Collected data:
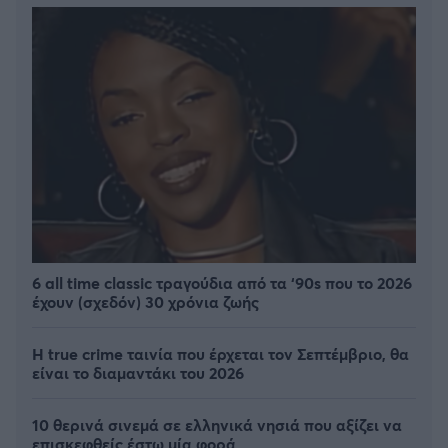
6 all time classic τραγούδια από τα ‘90s που το 2026
έχουν (σχεδόν) 30 χρόνια ζωής
Η true crime ταινία που έρχεται τον Σεπτέμβριο, θα
είναι το διαμαντάκι του 2026
10 θερινά σινεμά σε ελληνικά νησιά που αξίζει να
επισκεφθείς έστω μία φορά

WORK REQUIRED: Start at the line with "είναι το διαμαντάκι του 2026" and stop at the end of the records. Write those lines out exactly and add nothing.

EXPECTED ANSWER:
είναι το διαμαντάκι του 2026
10 θερινά σινεμά σε ελληνικά νησιά που αξίζει να
επισκεφθείς έστω μία φορά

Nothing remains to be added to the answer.